Enquanto banda que fez (conseguiu fazer) da longevidade uma forma de estar, alternaram entre o bom e o muito bom durante quase 20 anos. Mas, há sempre uma mas, e este é um mas que sabe maravilhosamente, houve um instante em que foram superlativos. Instante que equivale a um álbum: Different Class – corria ano de 1995, por essa razão um dos mais belos anos do senhor que está algures lá em cima. Não está, mas é como se estivesse.

Num primeiro momento (instruídos a não ler as letras enquanto escutamos as canções, logo a ouvir antes de compreender), somos levados a pensar em cenários líricos mais adequados aos finais do século XVIII do que à Sheffield em queda do período pós-Thatcher, de onde são originários e que nunca abandonaram. A batida é alegre e o ritmo é como que uma palpitação juvenil sedenta de cores fortes. Depois, o mistério adensa-se numa sequência que não é lógica, mas faz por ser pertinente (não sendo o inglês a nossa primeira língua, é a outra, a amante favorita): é possível que não fale de outra coisa que de pessoas simples e jovens cujos pais já perderam os sonhos (poucas cidades se assemelham tanto a um sonho que se esvaiu como Sheffield).

É possível, até, a um certo olhar, que estas sejam algumas das mais, como dizer,…pungentes canções que já ouvimos, sobre, como se viu, a mais desencantada das cidades.

Cenário dúbio, pois contradiz em absoluto o ritmo feérico que explode mais intenso a cada canção durante a primeira metade do disco.

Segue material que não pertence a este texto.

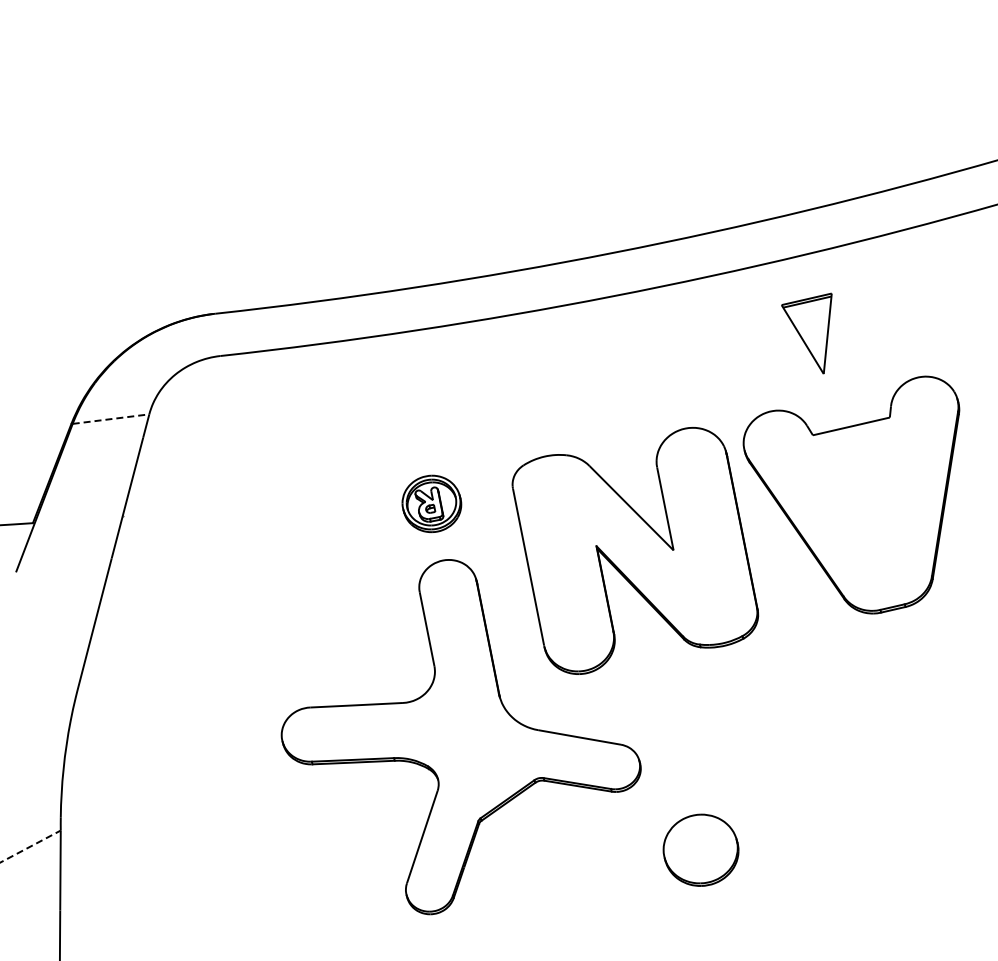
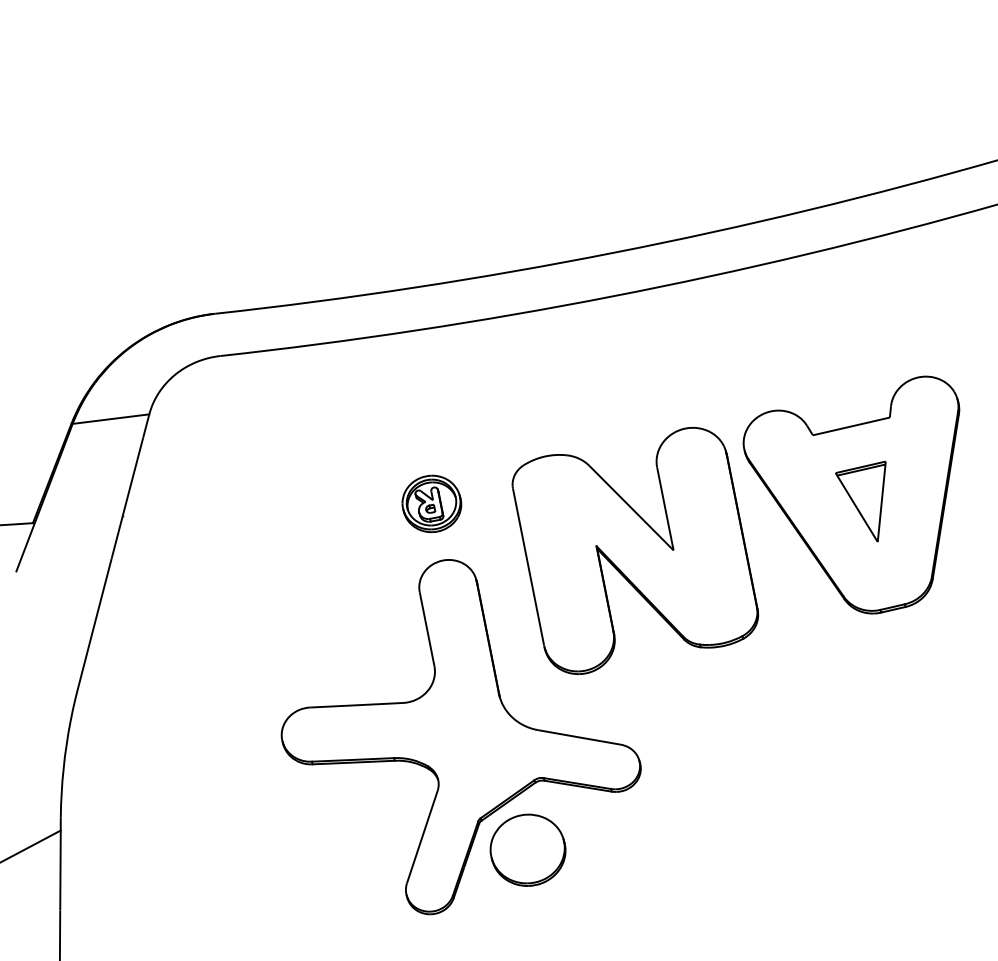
part at (806, 333) position: (806, 333) -> (860, 501)
line at (111, 419): dashed -> solid
line at (30, 846): dashed -> solid
part at (700, 849) position: (700, 849) -> (527, 849)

A segunda metade do disco esclarece: é uma carta de amor a Sheffield da única forma possível de expressar amor por uma cidade como aquela. Com toda a honestidade, que a palavra só muito raramente é ambígua quando inserida num todo contínuo. Com o máximo de ritmo possível, estímulo de néon, teatro imune a horrores, que o sonho é indissociável do jovem, e este não se perde sem antes se entregar física e mentalmente a todas as emoções à disposição.

"And I said let's all meet up in the year 2000

Won't it be strange when we're all fully grown

Be there 2 o'clock by the fountain down the road

I never knew that you'd get married

I would be living down here on my own

On that damp and lonely Thursday years ago

Do it

Oh yeah

Oh yeah"

O cérebro que controla é um tal de Jarvis Cocker - cujo binómio imagem+atitude não podia ser melhor metáfora de tudo o que se disse antes.